Johnny Grainger

Personal information
- Place of birth: Scotland
- Position(s): Inside forward

Senior career*
- Years: Team / Apps / (Gls)
- St Mirren
- Alloa Athletic
- Dumbarton
- 1922–1928: Bethlehem Steel / 126 / (33)
- 1928–1929: Fall River / 36 / (5)
- 1929: IRT Rangers / 3 / (0)
- 1929–1930: New Bedford Whalers / 27 / (5)

= Johnny Grainger =

Scottish footballer

Johnny Grainger was a Scottish association football inside forward who played professionally in the American Soccer League and Eastern Professional Soccer League.

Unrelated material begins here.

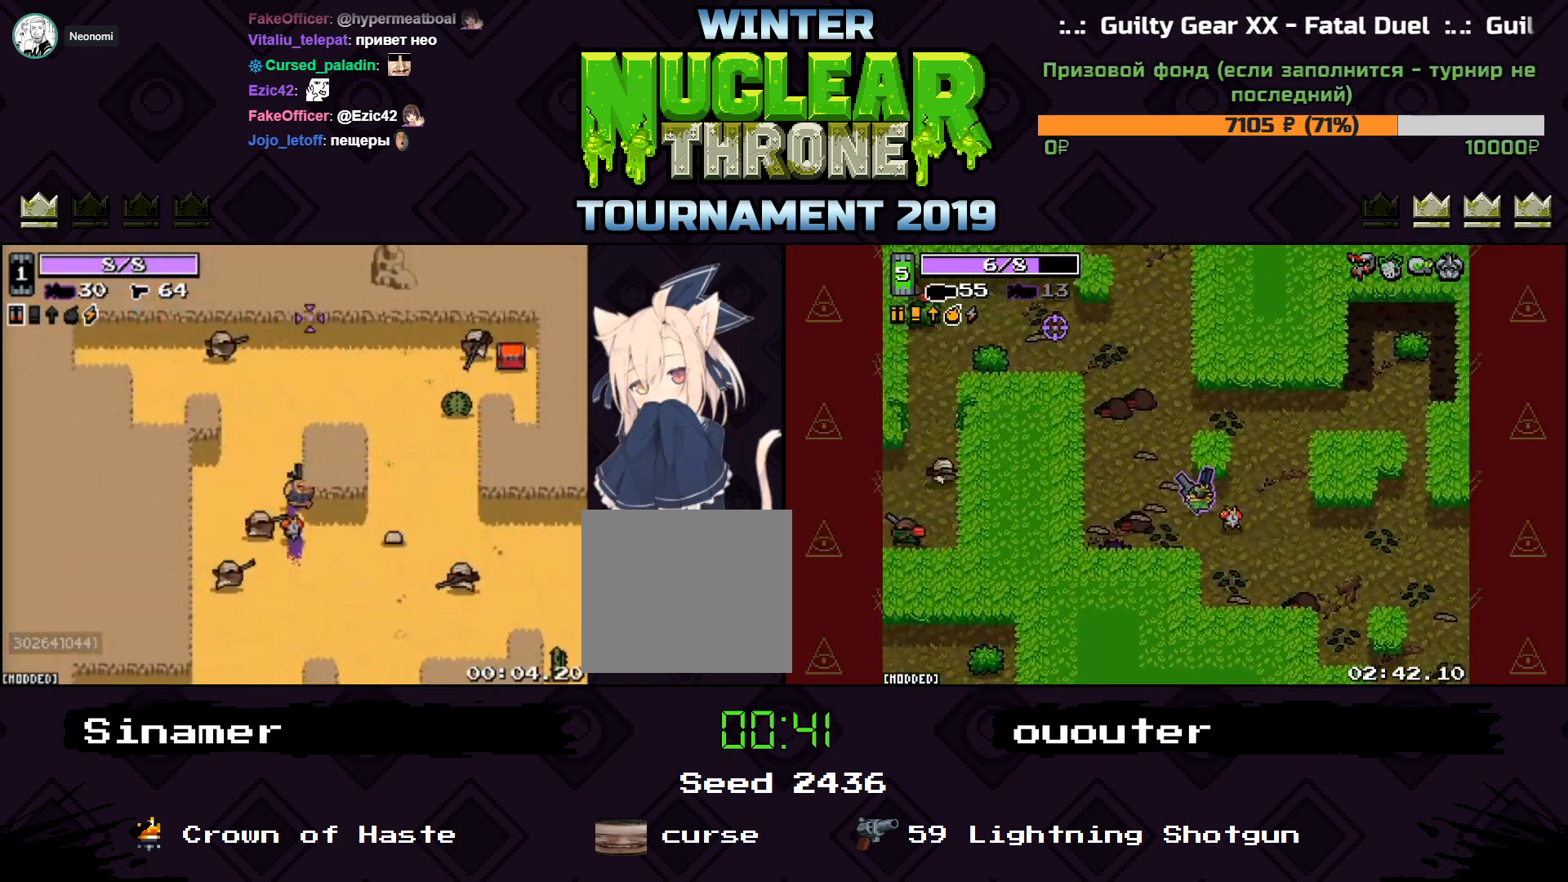
{"keys": ["d", "w"], "events": []}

In December 1922, Grainger signed with Bethlehem Steel. Grainger remained with Bethlehem Steel through the 1927–28 season. In August 1928, Grainger and Bethlehem Steel could not agree on a contract and the team placed him on the transfer list. Fall River picked him up and he played the 1928–1929 season in Massachusetts. In August 1929, Grainger moved to the IRT Rangers of the Eastern Professional Soccer League. He played four games, then moved to the New Bedford Whalers by November 1929.

==International==
Grainger was called into the US for a 6 November 1926 game against Canada, but did not enter the game.